Swift Serenity: Advice to help students spring into a new frame of mind

Skye J. Lyon

If you are barely coming out the bitter hibernation period of winter, utilize the glory of Corvallis during spring to shift out of your comfort zone.

It is easy for us to get swept up in the beaming rays of sunlight and fluttering allergies that consumed us our first week.

Thoughts of creamy frozen novelties, ice cold pints of light IPAs, and reckless nights spent weaving around Monroe may seem harmless since there are no serious ties this early in the term. However, try to visualize the wake of spring as a clean slate. Detox. Realize that you only have nine weeks remaining of the academic year…are you ready to move on?

For underclassmen this may seem a bit of a reach, however, these habits may greatly affect you in the long run. If you devote your energy to senseless parties that result in you praising a porcelain god every weekend…trust me, you will not last long here.

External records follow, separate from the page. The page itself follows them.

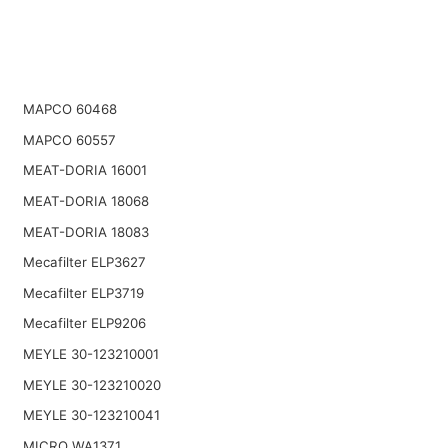
MAPCO 60468
MAPCO 60557
MEAT-DORIA 16001
MEAT-DORIA 18068
MEAT-DORIA 18083
Mecafilter ELP3627
Mecafilter ELP3719
Mecafilter ELP9206
MEYLE 30-123210001
MEYLE 30-123210020
MEYLE 30-123210041
MICRO WA1371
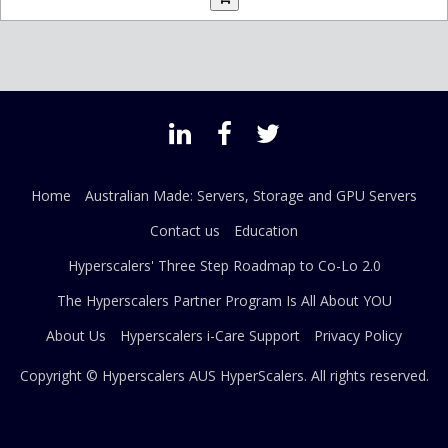
Home
Australian Made: Servers, Storage and GPU Servers
Contact us
Education
Hyperscalers' Three Step Roadmap to Co-Lo 2.0
The Hyperscalers Partner Program Is All About YOU
About Us
Hyperscalers i-Care Support
Privacy Policy
Copyright © Hyperscalers AUS
HyperScalers
. All rights reserved.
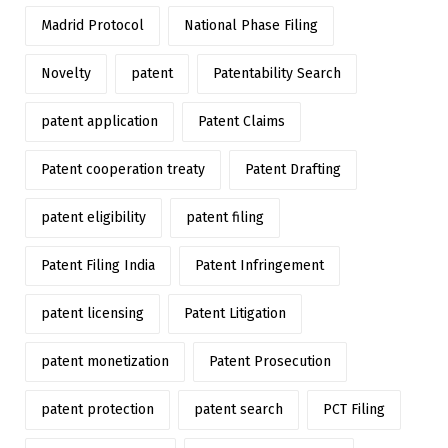
Madrid Protocol
National Phase Filing
Novelty
patent
Patentability Search
patent application
Patent Claims
Patent cooperation treaty
Patent Drafting
patent eligibility
patent filing
Patent Filing India
Patent Infringement
patent licensing
Patent Litigation
patent monetization
Patent Prosecution
patent protection
patent search
PCT Filing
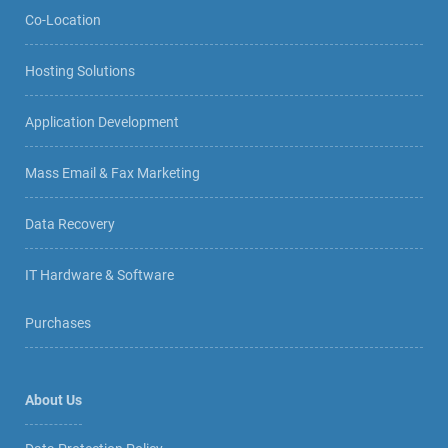
Co-Location
Hosting Solutions
Application Development
Mass Email & Fax Marketing
Data Recovery
IT Hardware & Software
Purchases
About Us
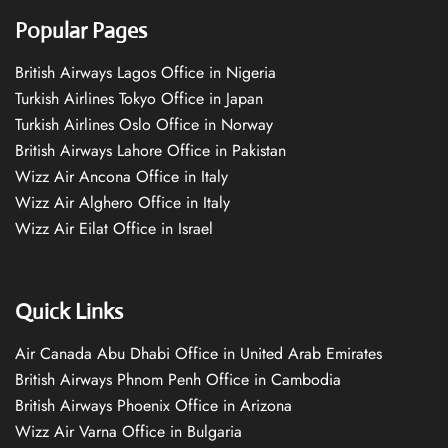
Popular Pages
British Airways Lagos Office in Nigeria
Turkish Airlines Tokyo Office in Japan
Turkish Airlines Oslo Office in Norway
British Airways Lahore Office in Pakistan
Wizz Air Ancona Office in Italy
Wizz Air Alghero Office in Italy
Wizz Air Eilat Office in Israel
Quick Links
Air Canada Abu Dhabi Office in United Arab Emirates
British Airways Phnom Penh Office in Cambodia
British Airways Phoenix Office in Arizona
Wizz Air Varna Office in Bulgaria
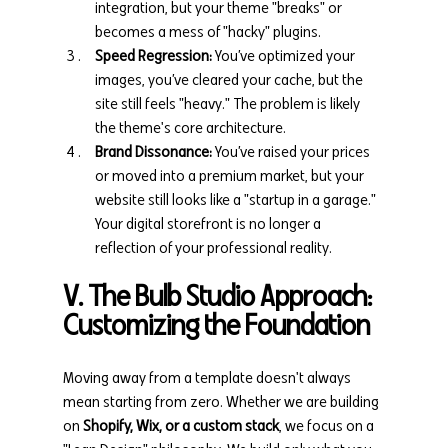
integration, but your theme "breaks" or 
becomes a mess of "hacky" plugins.
Speed Regression:
 You’ve optimized your 
images, you’ve cleared your cache, but the 
site still feels "heavy." The problem is likely 
the theme's core architecture.
Brand Dissonance:
 You’ve raised your prices 
or moved into a premium market, but your 
website still looks like a "startup in a garage." 
Your digital storefront is no longer a 
reflection of your professional reality.
V. The Bulb Studio Approach: 
Customizing the Foundation
Moving away from a template doesn't always 
mean starting from zero. Whether we are building 
on 
Shopify, Wix, or a custom stack
, we focus on a 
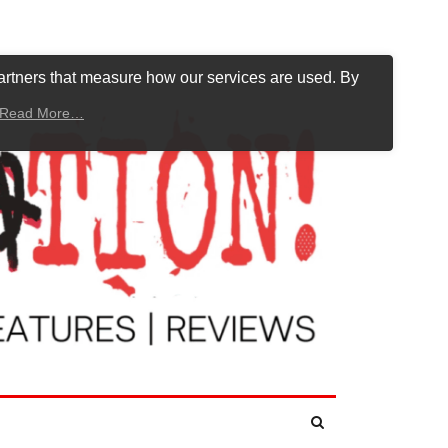
artners that measure how our services are used. By
Read More…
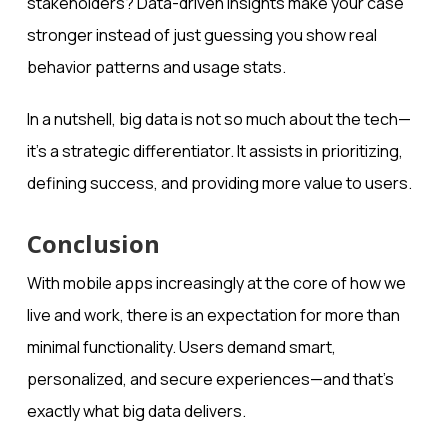
stakeholders? Data-driven insights make your case
stronger instead of just guessing you show real
behavior patterns and usage stats.
In a nutshell, big data is not so much about the tech—
it’s a strategic differentiator. It assists in prioritizing,
defining success, and providing more value to users.
Conclusion
With mobile apps increasingly at the core of how we
live and work, there is an expectation for more than
minimal functionality. Users demand smart,
personalized, and secure experiences—and that’s
exactly what big data delivers.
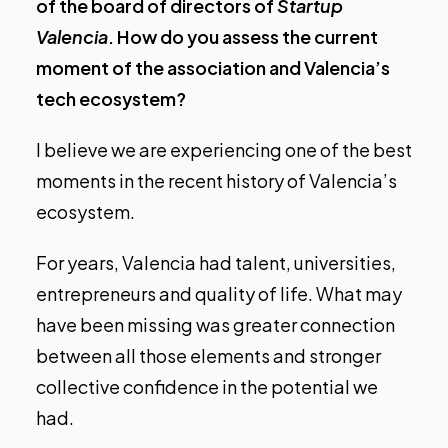
of the board of directors of
Startup
Valencia
. How do you assess the current
moment of the association and Valencia’s
tech ecosystem?
I believe we are experiencing one of the best
moments in the recent history of Valencia’s
ecosystem.
For years, Valencia had talent, universities,
entrepreneurs and quality of life. What may
have been missing was greater connection
between all those elements and stronger
collective confidence in the potential we
had.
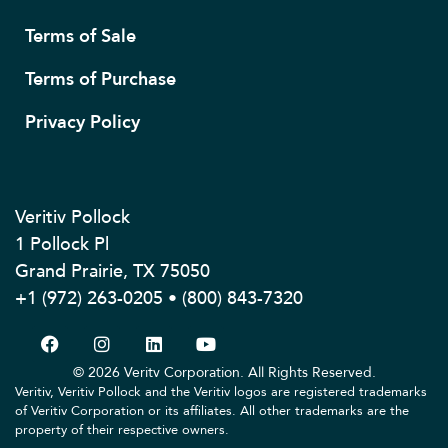
Terms of Sale
Terms of Purchase
Privacy Policy
Veritiv Pollock
1 Pollock Pl
Grand Prairie, TX 75050
+1 (972) 263-0205 • (800) 843-7320
© 2026 Veritv Corporation. All Rights Reserved.
Veritiv, Veritiv Pollock and the Veritiv logos are registered trademarks
of Veritiv Corporation or its affiliates. All other trademarks are the
property of their respective owners.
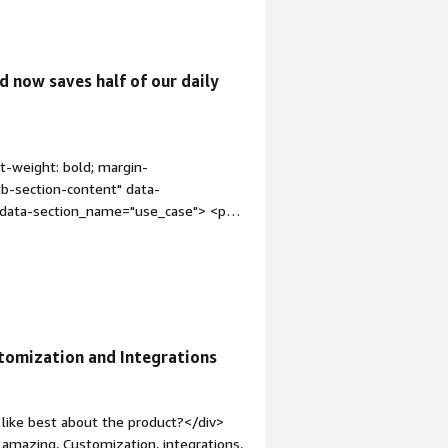
 now saves half of our daily
t-weight: bold; margin-
tb-section-content" data-
" data-section_name="use_case"> <p
latform involve case management and
ines the main tools in process
ion_name="valuable_features"
uable?</h4> <div class="gitb-section-
"gitb-section-content" data-
: 4px;">Pega Platform has improved my
tomization and Integrations
al statuses are automated and manual
ates four hours of work.</p> <p
erational efficiency that are
like best about the product?</div>
s a valuable feature, and it also offers
s amazing, Customization, integrations,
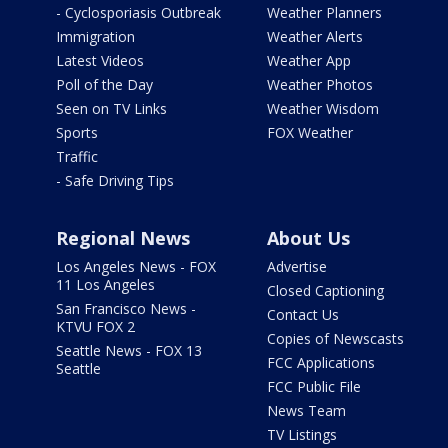
- Cyclosporiasis Outbreak
Weather Planners
Immigration
Weather Alerts
Latest Videos
Weather App
Poll of the Day
Weather Photos
Seen on TV Links
Weather Wisdom
Sports
FOX Weather
Traffic
- Safe Driving Tips
Regional News
About Us
Los Angeles News - FOX
Advertise
11 Los Angeles
Closed Captioning
San Francisco News -
Contact Us
KTVU FOX 2
Copies of Newscasts
Seattle News - FOX 13
FCC Applications
Seattle
FCC Public File
News Team
TV Listings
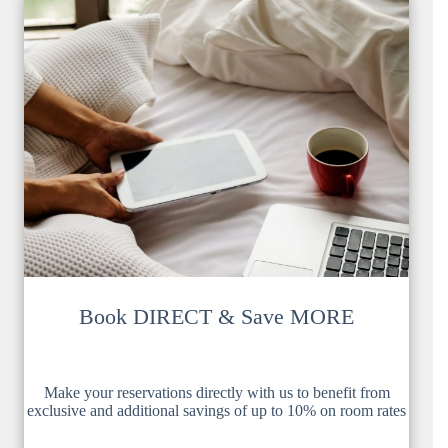
Book DIRECT & Save MORE
Make your reservations directly with us to benefit from
exclusive and additional savings of up to 10% on room rates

Moderation, especially during the ruthless onslaught of work experienced during Spring Term, will help you to not only enjoy the beauty and pleasures of our small town, but be a success story come graduation.

I know the temptations out there. No night spent out wasting amazing memories you could have had is worth your attention.

Indulge yourself in ways that do not make you look like a sloppy mess. You want those around you to revere the person you are, not utterly detest the person you become once you hit the bottle. It is through these muddied experiences that leave you with a badge of shame for weeks after. Living happily with some self-restraint gives your life a rejuvenated fresh start.

As you walk from class to class let your gaze fall upon the new blooms that cover our campus with natural beauty. This image should mirror you. Do a much needed check up on yourself if everything I stated above describes you.

Ask yourself:

Am I happy?

Am I feeling healthy spiritually, physically, mentally?

Do the people I surround myself with mirror who I am and/or want to be?

Am I the “master of my fate” or is someone else swaying my actions?

If any of those questions are answered negatively, listen to your heart. Seek out help from a mentor, friend, or family member. Talk, share, or journal these unsettling feelings. Bringing those emotions into the real world will help you take those necessary steps to improving your term.

I leave you with this final food for thought:

Be the “captain of your soul.”

The opinions expressed in Lyon’s column do not necessarily represent those of The Daily Barometer Staff.